Triggered FetchFolder in NiFi?

872 Views Asked by At

I'm using NiFi to orchestrate the processing of large binary files using a proprietary processing tool (which runs external to NiFi).

NiFi drops the source files on disk, I call the external tool (using an ExecuteScript processor), the tool loads the binary file and proceeds to generate a lot of smaller files.

When the external tool is completely finished, I need to "pick up" the directory of smaller (generated) files and continue to process via NiFi. I need to wait because the [output directory], [number of files], and [time required to process] are dynamic.

The problem:

  1. GetFile (to grab a directory) doesn't have an upstream connection, so I can't trigger it upon completion of processing.
  2. A ListFile + FetchFile combo doesn't work b/c ListFile doesn't have an upstream connection, so -- again -- I can't trigger it upon completion of processing.

... so what processor(s) can I use to, upon completion of the binary processing, grab the directory of new files and bring them into NiFi land?

2

There are 2 best solutions below

0
On BEST ANSWER

Somewhat in-line with @Bryan Bende's answer, I ended up using an ExecuteScript processor to create a "ListFile" processor that offers an upstream connection:

import java.nio.charset.StandardCharsets
import groovy.io.FileType
def flowFile = session.get()
if(!flowFile) return
def flowFiles = [] as List<FlowFile>
def fetchDirectory = flowFile.getAttribute('fetchDirectory')
def listOfFiles = []
def dir = new File(fetchDirectory)
if(dir.exists()) {
   dir.eachFileRecurse (FileType.FILES) { file ->
      listOfFiles << file
   }
}
listOfFiles.each { i ->
   def newFlowFile = session.create()
   session.putAttribute(newFlowFile, 'path', i.path)
   session.putAttribute(newFlowFile, 'filename', i.getName())
   flowFiles << newFlowFile
}
session.remove(flowFile)
session.transfer(flowFiles, REL_SUCCESS)

So, when the external tool completes, I route the block's FlowFile to the above processor, which I then pipe to a FetchFile processor.

0
On

I'm going to assume your external tool has a way to notify NiFi when it is done, since you would need that even if GetFile or ListFile supported incoming flow files..

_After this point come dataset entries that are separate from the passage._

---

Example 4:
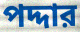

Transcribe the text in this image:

পদ্দার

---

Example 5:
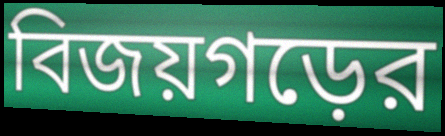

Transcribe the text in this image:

বিজয়গড়েরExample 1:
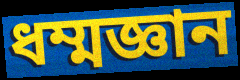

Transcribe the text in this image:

ধম্মজ্ঞান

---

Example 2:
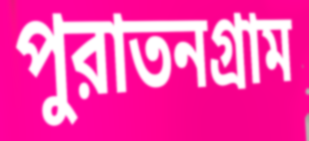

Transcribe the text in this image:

পুরাতনগ্রাম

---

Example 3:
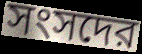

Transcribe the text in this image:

সংসদের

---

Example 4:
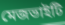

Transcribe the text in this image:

মেজভাইটি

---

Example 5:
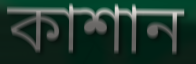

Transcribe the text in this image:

কাশানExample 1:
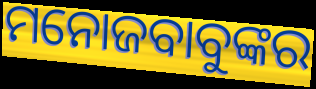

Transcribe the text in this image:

ମନୋଜବାବୁଙ୍କର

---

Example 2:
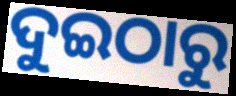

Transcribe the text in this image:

ଦୁଇଠାରୁ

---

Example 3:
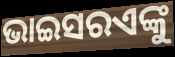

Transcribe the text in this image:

ଭାଇସରଏଙ୍କୁ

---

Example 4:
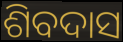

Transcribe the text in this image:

ଶିବଦାସ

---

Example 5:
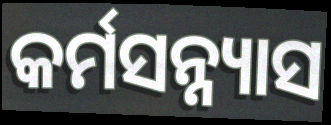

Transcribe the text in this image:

କର୍ମସନ୍ନ୍ୟାସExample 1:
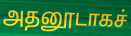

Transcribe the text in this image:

அதனூடாகச்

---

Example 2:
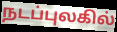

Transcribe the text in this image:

நடப்புலகில்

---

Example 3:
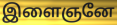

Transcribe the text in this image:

இளைஞனே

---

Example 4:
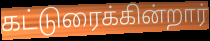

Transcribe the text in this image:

கட்டுரைக்கின்றார்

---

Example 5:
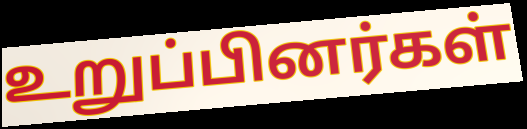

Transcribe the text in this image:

உறுப்பினர்கள்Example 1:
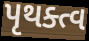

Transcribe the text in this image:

પૃથક્ત્વ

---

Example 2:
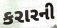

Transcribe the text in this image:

કરારની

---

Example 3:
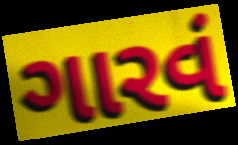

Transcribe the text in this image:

ગારવં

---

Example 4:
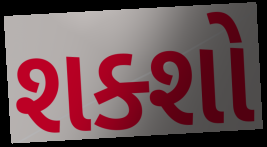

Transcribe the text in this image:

શક્શો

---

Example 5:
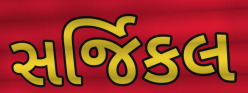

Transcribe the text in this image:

સર્જિકલ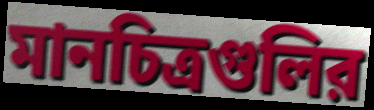
মানচিত্রগুলির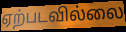
ஏற்படவில்லை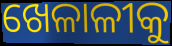
ଖେଳାଳୀକୁ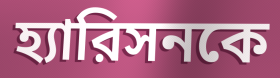
হ্যারিসনকে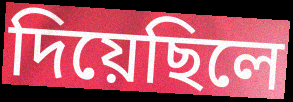
দিয়েছিলে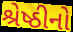
શ્રેષ્ઠીનો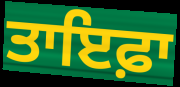
ਤਾਇਫ਼ਾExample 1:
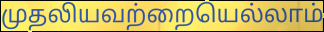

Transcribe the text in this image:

முதலியவற்றையெல்லாம்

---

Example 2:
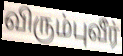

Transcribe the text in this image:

விரும்புவீர்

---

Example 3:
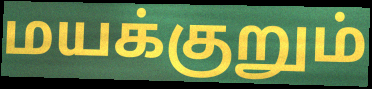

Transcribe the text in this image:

மயக்குறும்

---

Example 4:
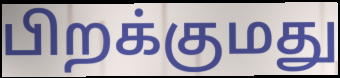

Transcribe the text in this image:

பிறக்குமது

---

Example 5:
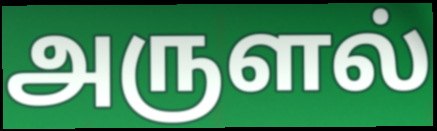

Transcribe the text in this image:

அருளல்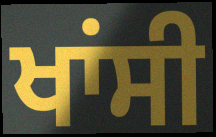
ਖਾਂਸੀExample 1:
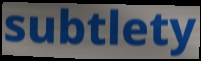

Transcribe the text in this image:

subtlety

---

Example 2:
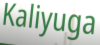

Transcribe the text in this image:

Kaliyuga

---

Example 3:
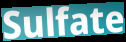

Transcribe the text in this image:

Sulfate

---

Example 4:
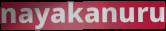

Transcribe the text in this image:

nayakanuru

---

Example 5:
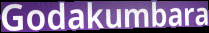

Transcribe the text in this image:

GodakumbaraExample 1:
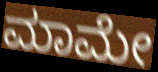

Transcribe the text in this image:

ಮಾಮೇ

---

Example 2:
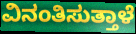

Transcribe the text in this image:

ವಿನಂತಿಸುತ್ತಾಳೆ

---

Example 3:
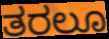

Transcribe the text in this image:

ತರಲೂ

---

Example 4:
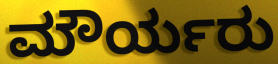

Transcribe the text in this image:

ಮೌರ್ಯರು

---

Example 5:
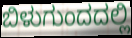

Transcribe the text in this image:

ಬಿಳುಗುಂದದಲ್ಲಿ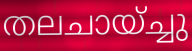
തലചായ്ച്ചുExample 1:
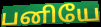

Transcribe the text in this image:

பனியே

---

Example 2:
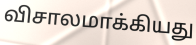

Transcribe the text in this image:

விசாலமாக்கியது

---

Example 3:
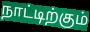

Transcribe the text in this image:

நாட்டிற்கும்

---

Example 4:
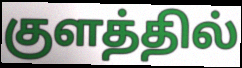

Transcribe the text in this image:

குளத்தில்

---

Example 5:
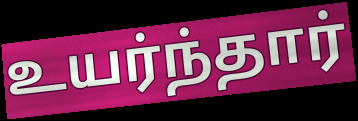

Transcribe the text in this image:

உயர்ந்தார்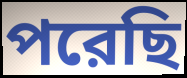
পরেছি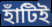
হাঁটিইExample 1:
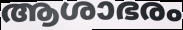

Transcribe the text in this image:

ആശാഭരം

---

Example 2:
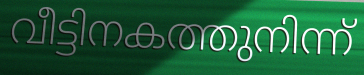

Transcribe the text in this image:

വീട്ടിനകത്തുനിന്ന്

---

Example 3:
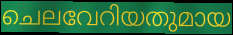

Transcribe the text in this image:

ചെലവേറിയതുമായ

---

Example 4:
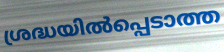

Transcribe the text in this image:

ശ്രദ്ധയിൽപ്പെടാത്ത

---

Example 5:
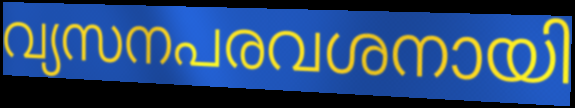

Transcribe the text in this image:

വ്യസനപരവശനായിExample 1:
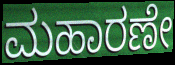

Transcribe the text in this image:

ಮಹಾರಣೇ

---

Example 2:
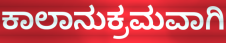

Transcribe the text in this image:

ಕಾಲಾನುಕ್ರಮವಾಗಿ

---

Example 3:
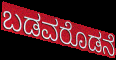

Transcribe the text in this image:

ಬಡವರೊಡನೆ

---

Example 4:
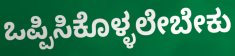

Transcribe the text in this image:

ಒಪ್ಪಿಸಿಕೊಳ್ಳಲೇಬೇಕು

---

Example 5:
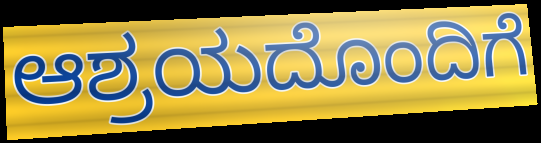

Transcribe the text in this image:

ಆಶ್ರಯದೊಂದಿಗೆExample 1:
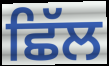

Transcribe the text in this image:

ਛਿੱਲ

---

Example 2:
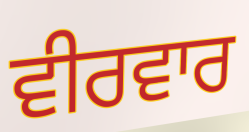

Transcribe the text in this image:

ਵੀਰਵਾਰ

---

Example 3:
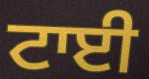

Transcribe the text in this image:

ਟਾਈ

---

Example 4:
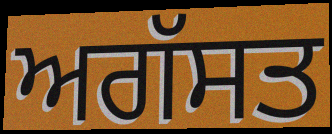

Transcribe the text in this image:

ਅਗੱਸਤ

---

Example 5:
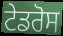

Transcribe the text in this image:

ਟੇਡਰੋਸ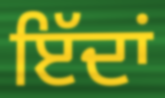
ਇੱਦਾਂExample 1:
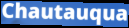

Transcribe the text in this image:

Chautauqua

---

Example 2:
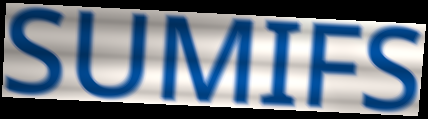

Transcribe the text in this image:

SUMIFS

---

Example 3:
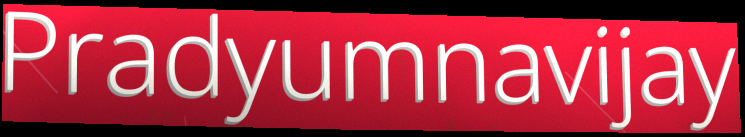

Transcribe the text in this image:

Pradyumnavijay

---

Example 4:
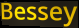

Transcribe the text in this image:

Bessey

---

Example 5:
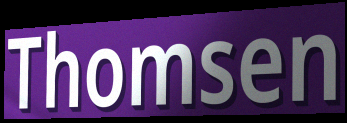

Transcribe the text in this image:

Thomsen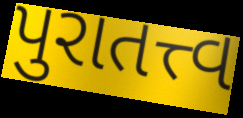
પુરાતત્ત્વ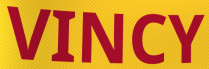
VINCY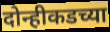
दोन्हीकडच्या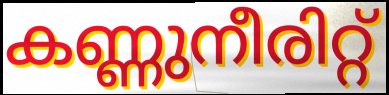
കണ്ണുനീരിറ്റ്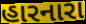
હારનારા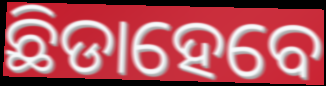
ଛିଡାହେବେ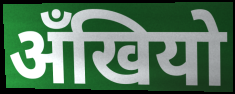
अँखियो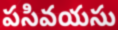
పసివయసు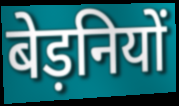
बेड़नियों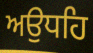
ਅਉਧਹਿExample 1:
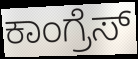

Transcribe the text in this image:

ಕಾಂಗ್ರೆಸ್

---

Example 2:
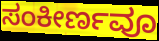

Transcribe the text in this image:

ಸಂಕೀರ್ಣವೂ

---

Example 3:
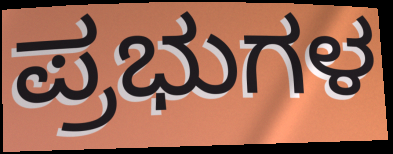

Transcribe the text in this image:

ಪ್ರಭುಗಳ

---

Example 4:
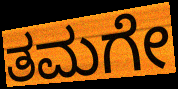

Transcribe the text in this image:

ತಮಗೇ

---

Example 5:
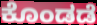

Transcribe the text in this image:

ಕೊಂಡಡೆ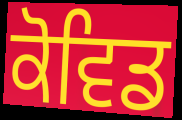
ਕੋਵਿਡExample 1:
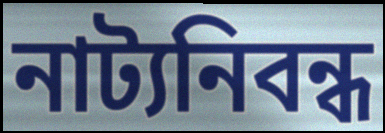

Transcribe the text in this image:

নাট্যনিবন্ধ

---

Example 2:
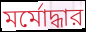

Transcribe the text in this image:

মর্মোদ্ধার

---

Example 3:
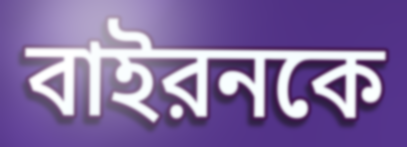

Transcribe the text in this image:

বাইরনকে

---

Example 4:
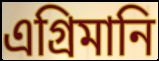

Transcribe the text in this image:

এগ্রিমানি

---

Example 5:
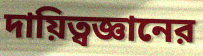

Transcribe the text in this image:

দায়িত্বজ্ঞানের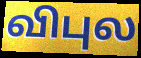
விபுல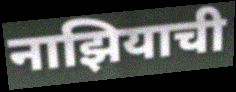
नाझियाची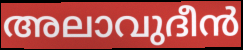
അലാവുദീൻ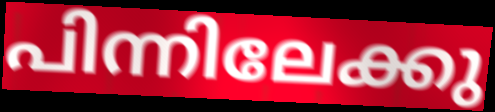
പിന്നിലേക്കു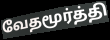
வேதமூர்த்தி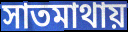
সাতমাথায়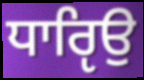
ਧਾਰੵਿਉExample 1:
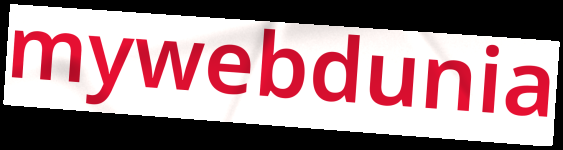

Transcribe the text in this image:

mywebdunia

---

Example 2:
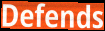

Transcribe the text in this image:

Defends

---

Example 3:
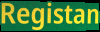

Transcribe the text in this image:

Registan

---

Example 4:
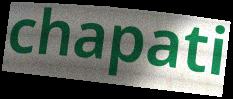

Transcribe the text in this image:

chapati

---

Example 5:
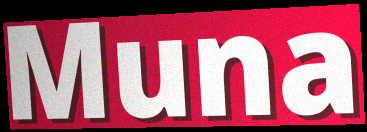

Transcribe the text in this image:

MunaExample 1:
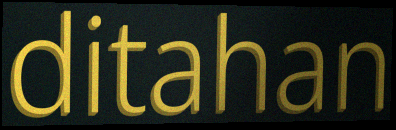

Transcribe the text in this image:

ditahan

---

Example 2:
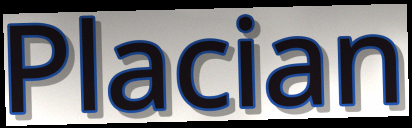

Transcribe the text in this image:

Placian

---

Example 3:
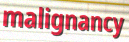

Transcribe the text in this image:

malignancy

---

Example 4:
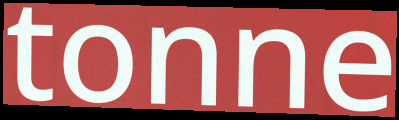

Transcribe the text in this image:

tonne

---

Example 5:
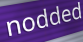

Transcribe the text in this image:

nodded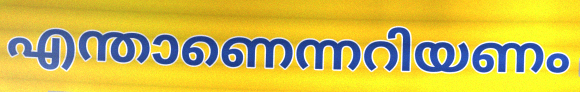
എന്താണെന്നറിയണം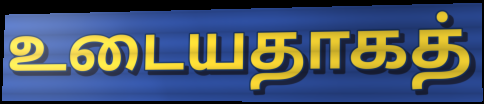
உடையதாகத்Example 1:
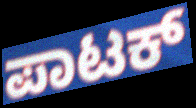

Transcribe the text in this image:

ಪಾಟಕ್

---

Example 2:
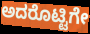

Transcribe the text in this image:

ಅದರೊಟ್ಟಿಗೇ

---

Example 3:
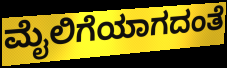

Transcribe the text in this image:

ಮೈಲಿಗೆಯಾಗದಂತೆ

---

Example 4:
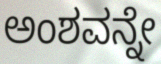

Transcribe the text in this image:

ಅಂಶವನ್ನೇ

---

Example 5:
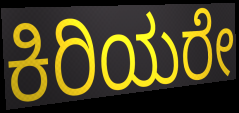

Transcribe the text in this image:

So how about a two step process...

External tool writes to directory-1, and when done makes a call to a REST API provided by a HandleHttpRequest processor, which then goes to an ExecuteScript processor that calls a "mv directory-1 directory-2".

The ListFile processor is always watching directory-2, but never sees anything til the move command above executes.